Document understanding data:
====
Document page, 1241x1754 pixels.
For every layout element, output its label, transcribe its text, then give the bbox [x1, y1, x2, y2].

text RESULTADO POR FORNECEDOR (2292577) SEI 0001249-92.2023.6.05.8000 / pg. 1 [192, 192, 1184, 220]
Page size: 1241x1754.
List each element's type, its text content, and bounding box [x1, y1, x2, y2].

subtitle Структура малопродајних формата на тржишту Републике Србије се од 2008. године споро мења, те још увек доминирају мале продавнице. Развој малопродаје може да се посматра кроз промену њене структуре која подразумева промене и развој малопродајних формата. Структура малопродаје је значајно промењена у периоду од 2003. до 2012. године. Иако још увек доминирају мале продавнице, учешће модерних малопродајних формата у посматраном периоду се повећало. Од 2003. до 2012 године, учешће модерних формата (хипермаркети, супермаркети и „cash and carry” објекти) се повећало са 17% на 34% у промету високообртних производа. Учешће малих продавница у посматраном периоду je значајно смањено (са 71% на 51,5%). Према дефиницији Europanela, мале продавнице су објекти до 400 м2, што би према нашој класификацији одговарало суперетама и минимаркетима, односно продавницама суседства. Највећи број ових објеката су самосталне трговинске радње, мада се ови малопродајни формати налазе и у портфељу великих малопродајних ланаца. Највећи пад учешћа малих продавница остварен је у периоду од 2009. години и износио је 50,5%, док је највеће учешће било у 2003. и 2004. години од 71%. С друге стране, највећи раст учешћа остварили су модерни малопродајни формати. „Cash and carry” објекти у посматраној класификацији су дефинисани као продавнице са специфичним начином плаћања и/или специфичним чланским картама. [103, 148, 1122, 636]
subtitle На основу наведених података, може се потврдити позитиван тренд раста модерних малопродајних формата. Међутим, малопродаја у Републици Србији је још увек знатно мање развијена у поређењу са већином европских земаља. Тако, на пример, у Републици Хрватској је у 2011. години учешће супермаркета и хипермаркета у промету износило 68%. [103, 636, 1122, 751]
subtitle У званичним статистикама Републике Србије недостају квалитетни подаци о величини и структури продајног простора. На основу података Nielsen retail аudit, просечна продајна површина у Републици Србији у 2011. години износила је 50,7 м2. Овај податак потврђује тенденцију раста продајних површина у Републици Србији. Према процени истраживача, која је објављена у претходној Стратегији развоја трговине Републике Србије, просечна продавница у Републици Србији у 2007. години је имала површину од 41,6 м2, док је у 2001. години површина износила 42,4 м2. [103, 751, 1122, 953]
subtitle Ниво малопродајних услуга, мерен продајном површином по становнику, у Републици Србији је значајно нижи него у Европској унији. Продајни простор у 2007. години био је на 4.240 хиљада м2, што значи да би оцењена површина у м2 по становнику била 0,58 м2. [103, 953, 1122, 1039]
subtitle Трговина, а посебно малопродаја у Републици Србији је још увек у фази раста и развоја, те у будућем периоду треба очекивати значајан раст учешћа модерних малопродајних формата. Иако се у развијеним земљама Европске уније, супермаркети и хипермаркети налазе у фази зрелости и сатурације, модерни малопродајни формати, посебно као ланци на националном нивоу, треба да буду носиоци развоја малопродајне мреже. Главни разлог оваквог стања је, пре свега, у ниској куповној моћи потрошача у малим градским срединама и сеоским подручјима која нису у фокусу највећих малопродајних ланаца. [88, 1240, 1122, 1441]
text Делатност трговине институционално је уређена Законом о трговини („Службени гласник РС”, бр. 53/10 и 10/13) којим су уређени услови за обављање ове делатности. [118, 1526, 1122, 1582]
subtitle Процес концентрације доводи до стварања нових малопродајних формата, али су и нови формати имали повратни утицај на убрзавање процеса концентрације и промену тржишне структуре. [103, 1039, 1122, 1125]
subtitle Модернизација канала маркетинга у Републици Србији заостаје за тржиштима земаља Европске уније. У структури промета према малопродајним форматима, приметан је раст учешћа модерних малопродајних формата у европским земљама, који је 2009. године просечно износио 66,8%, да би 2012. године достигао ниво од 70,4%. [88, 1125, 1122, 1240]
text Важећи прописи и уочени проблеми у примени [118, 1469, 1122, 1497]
====
■ Exercise prompt ■
Beginning at the line above that contains "For every layout", return each line exactly through the line that contains "Page size: 1241x1754.", and no others.

■ Result of this task ■
For every layout element, output its label, transcribe its text, then give the bbox [x1, y1, x2, y2].

text RESULTADO POR FORNECEDOR (2292577) SEI 0001249-92.2023.6.05.8000 / pg. 1 [192, 192, 1184, 220]
Page size: 1241x1754.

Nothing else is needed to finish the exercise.